■ Exercise instructions
Could you format the text of the rows below as a Markdown table with the columns No. and Text, taking everything from its first line down to the line that contains "и заключается патриотизм, который", both ends included, and leaving out blank lines?

■ Input for this task
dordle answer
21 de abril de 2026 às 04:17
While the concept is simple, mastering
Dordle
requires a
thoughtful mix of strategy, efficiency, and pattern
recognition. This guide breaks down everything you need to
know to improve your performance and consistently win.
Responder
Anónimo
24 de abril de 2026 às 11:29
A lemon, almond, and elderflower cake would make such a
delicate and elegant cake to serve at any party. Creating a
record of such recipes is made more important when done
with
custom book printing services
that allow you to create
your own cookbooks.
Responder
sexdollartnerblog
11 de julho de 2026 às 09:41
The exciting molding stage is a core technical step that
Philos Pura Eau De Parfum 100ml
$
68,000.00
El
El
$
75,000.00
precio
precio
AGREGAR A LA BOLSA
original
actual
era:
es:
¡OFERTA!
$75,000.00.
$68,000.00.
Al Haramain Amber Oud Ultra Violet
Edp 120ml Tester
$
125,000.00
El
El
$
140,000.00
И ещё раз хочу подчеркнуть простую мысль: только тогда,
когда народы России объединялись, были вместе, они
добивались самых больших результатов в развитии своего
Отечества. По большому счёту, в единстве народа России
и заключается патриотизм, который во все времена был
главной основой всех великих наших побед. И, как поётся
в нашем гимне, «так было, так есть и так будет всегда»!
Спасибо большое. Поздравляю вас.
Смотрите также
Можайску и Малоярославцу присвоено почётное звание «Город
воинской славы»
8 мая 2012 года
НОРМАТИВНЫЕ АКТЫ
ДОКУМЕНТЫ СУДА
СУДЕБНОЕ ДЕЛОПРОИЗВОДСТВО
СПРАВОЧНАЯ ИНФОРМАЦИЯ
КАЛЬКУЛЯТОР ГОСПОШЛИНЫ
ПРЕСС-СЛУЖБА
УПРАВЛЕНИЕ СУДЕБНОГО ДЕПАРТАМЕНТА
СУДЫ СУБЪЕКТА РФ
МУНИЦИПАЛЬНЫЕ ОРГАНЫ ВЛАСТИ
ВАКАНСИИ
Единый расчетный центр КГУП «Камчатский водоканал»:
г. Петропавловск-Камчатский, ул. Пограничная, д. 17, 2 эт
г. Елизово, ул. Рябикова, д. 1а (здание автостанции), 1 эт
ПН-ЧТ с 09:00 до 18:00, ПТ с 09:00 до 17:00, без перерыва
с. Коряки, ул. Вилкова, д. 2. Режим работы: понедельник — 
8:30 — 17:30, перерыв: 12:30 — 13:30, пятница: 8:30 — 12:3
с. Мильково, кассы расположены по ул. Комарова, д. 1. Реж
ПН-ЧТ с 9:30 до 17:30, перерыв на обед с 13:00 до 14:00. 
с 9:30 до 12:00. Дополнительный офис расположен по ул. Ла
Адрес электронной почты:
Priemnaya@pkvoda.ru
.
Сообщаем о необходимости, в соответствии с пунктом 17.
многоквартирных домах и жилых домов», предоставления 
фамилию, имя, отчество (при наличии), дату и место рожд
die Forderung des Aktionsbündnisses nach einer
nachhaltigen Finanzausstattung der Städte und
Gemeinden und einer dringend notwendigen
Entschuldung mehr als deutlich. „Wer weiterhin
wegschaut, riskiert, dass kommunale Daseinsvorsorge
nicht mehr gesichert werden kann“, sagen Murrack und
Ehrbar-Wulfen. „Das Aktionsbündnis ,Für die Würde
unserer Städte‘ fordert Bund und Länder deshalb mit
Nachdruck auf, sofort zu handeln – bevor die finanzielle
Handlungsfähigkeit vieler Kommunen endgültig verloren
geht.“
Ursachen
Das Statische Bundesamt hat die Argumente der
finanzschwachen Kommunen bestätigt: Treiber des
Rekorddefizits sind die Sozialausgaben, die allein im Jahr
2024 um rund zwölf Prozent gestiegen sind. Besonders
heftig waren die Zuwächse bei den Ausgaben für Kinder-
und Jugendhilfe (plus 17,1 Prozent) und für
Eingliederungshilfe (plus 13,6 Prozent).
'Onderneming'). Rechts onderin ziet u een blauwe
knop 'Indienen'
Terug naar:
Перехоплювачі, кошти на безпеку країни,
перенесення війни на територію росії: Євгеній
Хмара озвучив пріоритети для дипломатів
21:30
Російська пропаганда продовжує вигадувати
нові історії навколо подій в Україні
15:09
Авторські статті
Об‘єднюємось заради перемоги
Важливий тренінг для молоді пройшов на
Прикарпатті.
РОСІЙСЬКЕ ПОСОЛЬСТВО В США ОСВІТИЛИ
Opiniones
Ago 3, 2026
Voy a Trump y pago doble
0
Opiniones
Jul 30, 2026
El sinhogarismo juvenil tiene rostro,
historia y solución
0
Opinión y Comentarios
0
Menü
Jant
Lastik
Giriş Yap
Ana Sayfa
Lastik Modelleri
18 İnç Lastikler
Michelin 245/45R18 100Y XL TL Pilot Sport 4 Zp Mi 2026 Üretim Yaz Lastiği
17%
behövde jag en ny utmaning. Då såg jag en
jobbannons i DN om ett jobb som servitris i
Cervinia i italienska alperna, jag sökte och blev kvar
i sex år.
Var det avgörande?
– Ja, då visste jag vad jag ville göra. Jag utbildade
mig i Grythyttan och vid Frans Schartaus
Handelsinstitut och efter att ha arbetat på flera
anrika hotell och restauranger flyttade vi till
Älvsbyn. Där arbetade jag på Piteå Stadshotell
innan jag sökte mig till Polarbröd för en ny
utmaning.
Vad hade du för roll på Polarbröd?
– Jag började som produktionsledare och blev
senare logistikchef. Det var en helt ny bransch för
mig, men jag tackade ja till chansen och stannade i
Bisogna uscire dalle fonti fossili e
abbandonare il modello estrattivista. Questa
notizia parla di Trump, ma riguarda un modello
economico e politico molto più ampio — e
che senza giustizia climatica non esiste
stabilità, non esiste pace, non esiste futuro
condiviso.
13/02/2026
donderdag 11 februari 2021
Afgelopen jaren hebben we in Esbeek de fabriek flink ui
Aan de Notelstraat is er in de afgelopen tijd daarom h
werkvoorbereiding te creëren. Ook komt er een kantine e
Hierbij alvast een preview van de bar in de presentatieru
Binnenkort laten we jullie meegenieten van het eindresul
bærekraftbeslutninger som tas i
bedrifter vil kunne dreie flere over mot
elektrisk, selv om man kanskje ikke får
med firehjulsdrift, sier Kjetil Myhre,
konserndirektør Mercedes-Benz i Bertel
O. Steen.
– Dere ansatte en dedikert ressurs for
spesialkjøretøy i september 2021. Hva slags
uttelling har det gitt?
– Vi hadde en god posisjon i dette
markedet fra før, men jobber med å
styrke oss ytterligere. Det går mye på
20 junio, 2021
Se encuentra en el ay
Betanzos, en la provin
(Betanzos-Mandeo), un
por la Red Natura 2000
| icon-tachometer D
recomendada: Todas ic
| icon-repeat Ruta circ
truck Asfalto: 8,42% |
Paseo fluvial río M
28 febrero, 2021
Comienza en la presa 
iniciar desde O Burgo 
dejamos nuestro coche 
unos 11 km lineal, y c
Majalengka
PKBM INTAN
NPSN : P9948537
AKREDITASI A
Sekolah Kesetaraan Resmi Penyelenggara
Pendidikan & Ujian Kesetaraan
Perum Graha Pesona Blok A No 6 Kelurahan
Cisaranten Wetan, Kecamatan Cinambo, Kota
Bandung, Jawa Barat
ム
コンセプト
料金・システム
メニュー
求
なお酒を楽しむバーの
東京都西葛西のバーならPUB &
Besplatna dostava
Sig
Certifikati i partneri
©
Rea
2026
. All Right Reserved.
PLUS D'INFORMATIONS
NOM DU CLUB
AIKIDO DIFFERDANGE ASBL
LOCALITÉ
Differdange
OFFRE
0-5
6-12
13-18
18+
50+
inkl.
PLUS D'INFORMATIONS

■ Finished task
| No. | Text |
|---|---|
| 1 | dordle answer |
| 2 | 21 de abril de 2026 às 04:17 |
| 3 | While the concept is simple, mastering |
| 4 | Dordle |
| 5 | requires a |
| 6 | thoughtful mix of strategy, efficiency, and pattern |
| 7 | recognition. This guide breaks down everything you need to |
| 8 | know to improve your performance and consistently win. |
| 9 | Responder |
| 10 | Anónimo |
| 11 | 24 de abril de 2026 às 11:29 |
| 12 | A lemon, almond, and elderflower cake would make such a |
| 13 | delicate and elegant cake to serve at any party. Creating a |
| 14 | record of such recipes is made more important when done |
| 15 | with |
| 16 | custom book printing services |
| 17 | that allow you to create |
| 18 | your own cookbooks. |
| 19 | Responder |
| 20 | sexdollartnerblog |
| 21 | 11 de julho de 2026 às 09:41 |
| 22 | The exciting molding stage is a core technical step that |
| 23 | Philos Pura Eau De Parfum 100ml |
| 24 | $ |
| 25 | 68,000.00 |
| 26 | El |
| 27 | El |
| 28 | $ |
| 29 | 75,000.00 |
| 30 | precio |
| 31 | precio |
| 32 | AGREGAR A LA BOLSA |
| 33 | original |
| 34 | actual |
| 35 | era: |
| 36 | es: |
| 37 | ¡OFERTA! |
| 38 | $75,000.00. |
| 39 | $68,000.00. |
| 40 | Al Haramain Amber Oud Ultra Violet |
| 41 | Edp 120ml Tester |
| 42 | $ |
| 43 | 125,000.00 |
| 44 | El |
| 45 | El |
| 46 | $ |
| 47 | 140,000.00 |
| 48 | И ещё раз хочу подчеркнуть простую мысль: только тогда, |
| 49 | когда народы России объединялись, были вместе, они |
| 50 | добивались самых больших результатов в развитии своего |
| 51 | Отечества. По большому счёту, в единстве народа России |
| 52 | и заключается патриотизм, который во все времена был |